Analyst Looks at US-OPEC Relationship

Analyst Looks at US-OPEC Relationship
One of Rigzone's regular market watchers takes a look at the U.S.-OPEC relationship.

(The views and opinions expressed in this article are those of the attributed sources and do not necessarily reflect the position of Rigzone or the author)

This week, one of Rigzone’s regular market watchers takes a look at the U.S.-OPEC relationship, potential moves from the Biden administration, actions from ex-President Donald Trump and more. Read on for more detail.

Rigzone: What were some market expectations that actually occurred during the past week – and which expectations did not?

Barani Krishnan, Senior Commodities Analyst at uk.Investing.com: That the Biden administration is “disappointed” with the Arabs for cozying up to Vladimir Putin with … [October 5’s] OPEC+ production cut is certainly an understatement. But more riveting perhaps is what Washington wants to finally do about it. 

Rigzone: What developments/trends will you be on the lookout for this week?

Krishnan: Almost every U.S. president from the 1970s to now, that’s Richard Nixon to Joe Biden, have had problems with the Saudis and the kingdom’s love child called OPEC. Many vented, but ultimately did nothing about both.

Donald Trump was an exception though. Despite him and his son-in-law being as chummy as possible with the House of Saud, Trump often waged a gleeful ‘war’ of his own with the cartel through precision-guided drones (tweets) to get oil prices down.

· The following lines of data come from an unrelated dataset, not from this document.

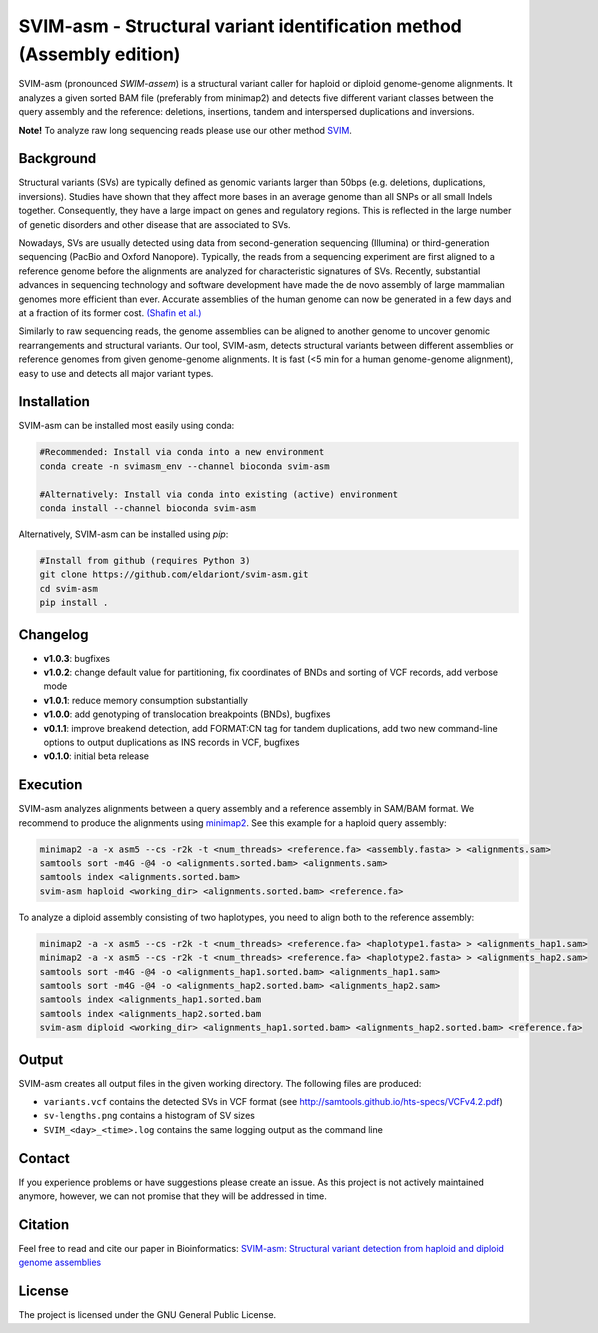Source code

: SVIM-asm - Structural variant identification method (Assembly edition)
======================================================================

.. image:: https://img.shields.io/pypi/v/svim-asm?style=flat
    :target: https://pypi.org/project/svim-asm/

.. image:: https://img.shields.io/conda/vn/bioconda/svim-asm?style=flat
    :target: https://anaconda.org/bioconda/svim-asm

.. image:: https://img.shields.io/conda/dn/bioconda/svim-asm?label=bioconda%20downloads&style=flat
    :target: https://anaconda.org/bioconda/svim-asm

SVIM-asm (pronounced *SWIM-assem*) is a structural variant caller for haploid or diploid genome-genome alignments.
It analyzes a given sorted BAM file (preferably from minimap2) and detects five different variant classes between the query assembly and the reference: deletions, insertions, tandem and interspersed duplications and inversions.

**Note!** To analyze raw long sequencing reads please use our other method `SVIM <https://github.com/eldariont/svim>`_.

Background
----------

.. image:: https://raw.githubusercontent.com/eldariont/svim/master/docs/SVclasses.png
    :align: center

Structural variants (SVs) are typically defined as genomic variants larger than 50bps (e.g. deletions, duplications, inversions).
Studies have shown that they affect more bases in an average genome than all SNPs or all small Indels together.
Consequently, they have a large impact on genes and regulatory regions.
This is reflected in the large number of genetic disorders and other disease that are associated to SVs.

Nowadays, SVs are usually detected using data from second-generation sequencing (Illumina) or third-generation sequencing (PacBio and Oxford Nanopore).
Typically, the reads from a sequencing experiment are first aligned to a reference genome before the alignments are analyzed for characteristic signatures of SVs.
Recently, substantial advances in sequencing technology and software development have made the de novo assembly of large mammalian genomes more efficient than ever.
Accurate assemblies of the human genome can now be generated in a few days and at a fraction of its former cost. `(Shafin et al.) <https://doi.org/10.1038/s41587-020-0503-6>`_

Similarly to raw sequencing reads, the genome assemblies can be aligned to another genome to uncover genomic rearrangements and structural variants.
Our tool, SVIM-asm, detects structural variants between different assemblies or reference genomes from given genome-genome alignments.
It is fast (<5 min for a human genome-genome alignment), easy to use and detects all major variant types.

Installation
------------

SVIM-asm can be installed most easily using conda:

.. code-block:: bash

    #Recommended: Install via conda into a new environment
    conda create -n svimasm_env --channel bioconda svim-asm

    #Alternatively: Install via conda into existing (active) environment
    conda install --channel bioconda svim-asm

Alternatively, SVIM-asm can be installed using `pip`:

.. code-block:: bash

    #Install from github (requires Python 3)
    git clone https://github.com/eldariont/svim-asm.git
    cd svim-asm
    pip install .

Changelog
---------
- **v1.0.3**: bugfixes
- **v1.0.2**: change default value for partitioning, fix coordinates of BNDs and sorting of VCF records, add verbose mode
- **v1.0.1**: reduce memory consumption substantially
- **v1.0.0**: add genotyping of translocation breakpoints (BNDs), bugfixes
- **v0.1.1**: improve breakend detection, add FORMAT:CN tag for tandem duplications, add two new command-line options to output duplications as INS records in VCF, bugfixes
- **v0.1.0**: initial beta release

Execution
---------

SVIM-asm analyzes alignments between a query assembly and a reference assembly in SAM/BAM format. 
We recommend to produce the alignments using `minimap2 <https://github.com/lh3/minimap2>`_.
See this example for a haploid query assembly:

.. code-block:: bash

    minimap2 -a -x asm5 --cs -r2k -t <num_threads> <reference.fa> <assembly.fasta> > <alignments.sam>
    samtools sort -m4G -@4 -o <alignments.sorted.bam> <alignments.sam>
    samtools index <alignments.sorted.bam>
    svim-asm haploid <working_dir> <alignments.sorted.bam> <reference.fa>

To analyze a diploid assembly consisting of two haplotypes, you need to align both to the reference assembly: 

.. code-block:: bash

    minimap2 -a -x asm5 --cs -r2k -t <num_threads> <reference.fa> <haplotype1.fasta> > <alignments_hap1.sam>
    minimap2 -a -x asm5 --cs -r2k -t <num_threads> <reference.fa> <haplotype2.fasta> > <alignments_hap2.sam>
    samtools sort -m4G -@4 -o <alignments_hap1.sorted.bam> <alignments_hap1.sam>
    samtools sort -m4G -@4 -o <alignments_hap2.sorted.bam> <alignments_hap2.sam>
    samtools index <alignments_hap1.sorted.bam
    samtools index <alignments_hap2.sorted.bam
    svim-asm diploid <working_dir> <alignments_hap1.sorted.bam> <alignments_hap2.sorted.bam> <reference.fa>

Output
------

SVIM-asm creates all output files in the given working directory.
The following files are produced:

- ``variants.vcf`` contains the detected SVs in VCF format (see http://samtools.github.io/hts-specs/VCFv4.2.pdf)
- ``sv-lengths.png`` contains a histogram of SV sizes
- ``SVIM_<day>_<time>.log`` contains the same logging output as the command line 

Contact
-------

If you experience problems or have suggestions please create an issue. As this project is not actively maintained anymore, however, we can not promise that they will be addressed in time.

Citation
---------

Feel free to read and cite our paper in Bioinformatics: `SVIM-asm: Structural variant detection from haploid and diploid genome assemblies <https://doi.org/10.1093/bioinformatics/btaa1034>`_

License
-------

The project is licensed under the GNU General Public License.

The post-Covid collapse of crude prices was, of course, a game changer for Trump, making him contrite enough to lend the combined forces of the Saudis and Russians a helping hand to put the oil market back together again.

Enter Biden in January 2022, and nothing has been the same since for the Americans and the Saudis. In fact, almost every month has been progressively worse for diplomatic ties and the supply-demand situation in oil (the president’s “pariah-state” comment against Riyadh over the Khashoggi killing not helping). Even Biden’s maiden visit to the Saudi capital in July was more disastrous than beneficial.

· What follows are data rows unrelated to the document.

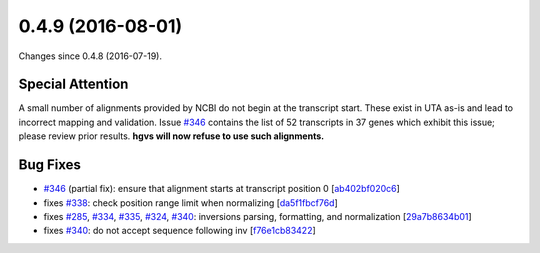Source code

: 
0.4.9 (2016-08-01)
##################

Changes since 0.4.8 (2016-07-19).

Special Attention
$$$$$$$$$$$$$$$$$

A small number of alignments provided by NCBI do not begin at the
transcript start.  These exist in UTA as-is and lead to incorrect
mapping and validation.  Issue `#346 <https://github.com/biocommons/hgvs/issues/346/>`_ contains the list of 52
transcripts in 37 genes which exhibit this issue; please review prior
results.  **hgvs will now refuse to use such alignments.**


Bug Fixes
$$$$$$$$$

* `#346 <https://github.com/biocommons/hgvs/issues/346/>`_ (partial fix): ensure that alignment starts at transcript position 0 [`ab402bf020c6 <https://bitbucket.org/biocommons/hgvs/commits/ab402bf020c6>`_]
* fixes `#338 <https://github.com/biocommons/hgvs/issues/338/>`_: check position range limit when normalizing [`da5f1fbcf76d <https://bitbucket.org/biocommons/hgvs/commits/da5f1fbcf76d>`_]
* fixes `#285 <https://github.com/biocommons/hgvs/issues/285/>`_, `#334 <https://github.com/biocommons/hgvs/issues/334/>`_, `#335 <https://github.com/biocommons/hgvs/issues/335/>`_, `#324 <https://github.com/biocommons/hgvs/issues/324/>`_, `#340 <https://github.com/biocommons/hgvs/issues/340/>`_: inversions parsing, formatting, and normalization [`29a7b8634b01 <https://bitbucket.org/biocommons/hgvs/commits/29a7b8634b01>`_]
* fixes `#340 <https://github.com/biocommons/hgvs/issues/340/>`_: do not accept sequence following inv [`f76e1cb83422 <https://bitbucket.org/biocommons/hgvs/commits/f76e1cb83422>`_]
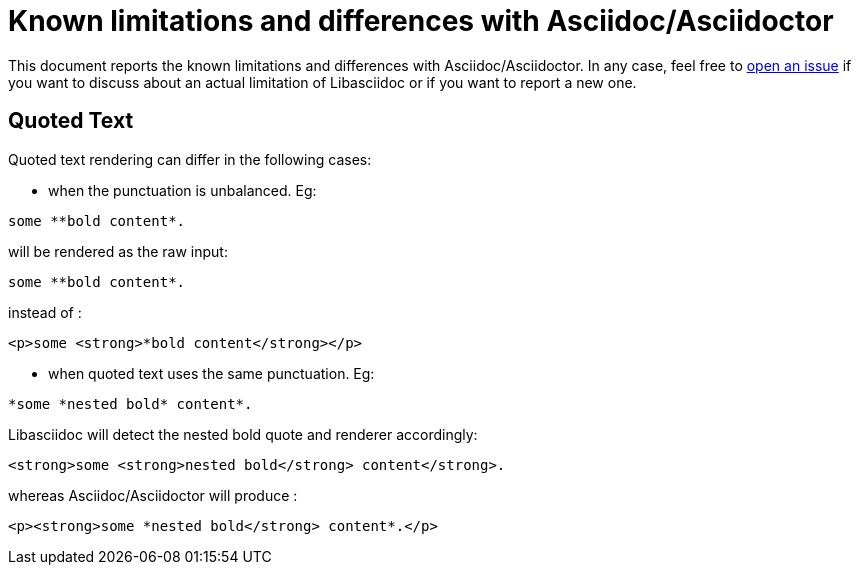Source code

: = Known limitations and differences with Asciidoc/Asciidoctor

This document reports the known limitations and differences with Asciidoc/Asciidoctor. 
In any case, feel free to https://github.com/bytesparadise/libasciidoc/issues[open an issue] 
if you want to discuss about an actual limitation of Libasciidoc or if you want to report a new one. 

== Quoted Text

Quoted text rendering can differ in the following cases:

- when the punctuation is unbalanced. Eg:
```
some **bold content*.
```
will be rendered as the raw input:
```
some **bold content*.
```
instead of :
```
<p>some <strong>*bold content</strong></p>
```

- when quoted text uses the same punctuation. Eg:
```
*some *nested bold* content*.
```
Libasciidoc will detect the nested bold quote and renderer accordingly:
```
<strong>some <strong>nested bold</strong> content</strong>.
```
whereas Asciidoc/Asciidoctor will produce :
```
<p><strong>some *nested bold</strong> content*.</p>
```

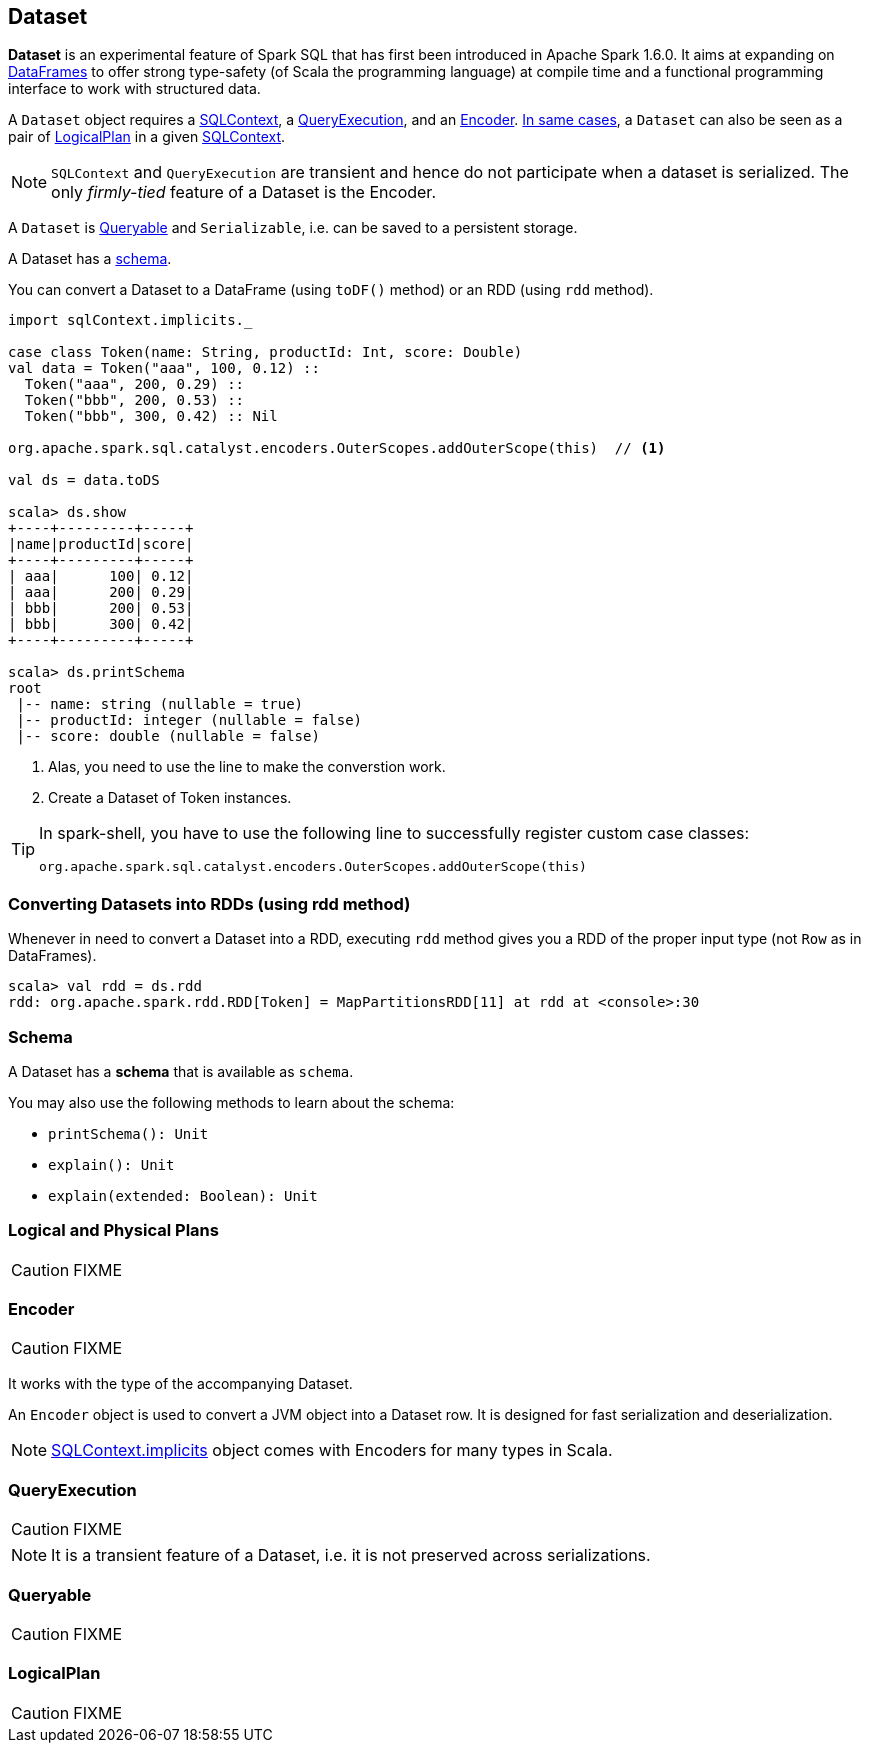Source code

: == Dataset

*Dataset* is an experimental feature of Spark SQL that has first been introduced in Apache Spark 1.6.0. It aims at expanding on link:spark-sql-dataframe.adoc[DataFrames] to offer strong type-safety (of Scala the programming language) at compile time and a functional programming interface to work with structured data.

A `Dataset` object requires a link:spark-sql-sqlcontext.adoc[SQLContext], a <<QueryExecution, QueryExecution>>, and an <<Encoder, Encoder>>. link:spark-sql-sqlcontext.adoc#creating-datasets[In same cases], a `Dataset` can also be seen as a pair of <<LogicalPlan, LogicalPlan>> in a given link:spark-sql-sqlcontext.adoc[SQLContext].

NOTE: `SQLContext` and `QueryExecution` are transient and hence do not participate when a dataset is serialized. The only _firmly-tied_ feature of a Dataset is the Encoder.

A `Dataset` is <<Queryable, Queryable>> and `Serializable`, i.e. can be saved to a persistent storage.

A Dataset has a <<schema, schema>>.

You can convert a Dataset to a DataFrame (using `toDF()` method) or an RDD (using `rdd` method).

[source, scala]
----
import sqlContext.implicits._

case class Token(name: String, productId: Int, score: Double)
val data = Token("aaa", 100, 0.12) ::
  Token("aaa", 200, 0.29) ::
  Token("bbb", 200, 0.53) ::
  Token("bbb", 300, 0.42) :: Nil

org.apache.spark.sql.catalyst.encoders.OuterScopes.addOuterScope(this)  // <1>

val ds = data.toDS

scala> ds.show
+----+---------+-----+
|name|productId|score|
+----+---------+-----+
| aaa|      100| 0.12|
| aaa|      200| 0.29|
| bbb|      200| 0.53|
| bbb|      300| 0.42|
+----+---------+-----+

scala> ds.printSchema
root
 |-- name: string (nullable = true)
 |-- productId: integer (nullable = false)
 |-- score: double (nullable = false)
----
<1> Alas, you need to use the line to make the converstion work.
<2> Create a Dataset of Token instances.

[TIP]
====
In spark-shell, you have to use the following line to successfully register custom case classes:

```
org.apache.spark.sql.catalyst.encoders.OuterScopes.addOuterScope(this)
```
====

=== Converting Datasets into RDDs (using rdd method)

Whenever in need to convert a Dataset into a RDD, executing `rdd` method gives you a RDD of the proper input type (not `Row` as in DataFrames).

[source, scala]
----
scala> val rdd = ds.rdd
rdd: org.apache.spark.rdd.RDD[Token] = MapPartitionsRDD[11] at rdd at <console>:30
----

=== [[schema]] Schema

A Dataset has a *schema* that is available as `schema`.

You may also use the following methods to learn about the schema:

* `printSchema(): Unit`
* `explain(): Unit`
* `explain(extended: Boolean): Unit`

=== [[plans]] Logical and Physical Plans

CAUTION: FIXME

=== [[Encoder]] Encoder

CAUTION: FIXME

It works with the type of the accompanying Dataset.

An `Encoder` object is used to convert a JVM object into a Dataset row. It is designed for fast serialization and deserialization.

NOTE: link:spark-sql-sqlcontext.adoc#implicits[SQLContext.implicits] object comes with Encoders for many types in Scala.

=== [[QueryExecution]] QueryExecution

CAUTION: FIXME

NOTE: It is a transient feature of a Dataset, i.e. it is not preserved across serializations.

=== [[Queryable]] Queryable

CAUTION: FIXME

=== [[LogicalPlan]] LogicalPlan

CAUTION: FIXME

So, comes the question: What could the White House hope to achieve in a political reset with the Saudis? Market-wise, it’s hard to think of anything that would be beneficial to oil prices with the U.S. midterm elections less than a month away.

Word on the street is that the State Department is toying with wording to put Saudi Arabia in the ranks of a “state sponsor of terror” via its allegiance with the Kremlin (sounds like the Iranians suddenly have company). Withdrawal of arms deals could (or would most likely) follow. Will that help lower oil prices? On the contrary, they would rise on the new turmoil that’s being created.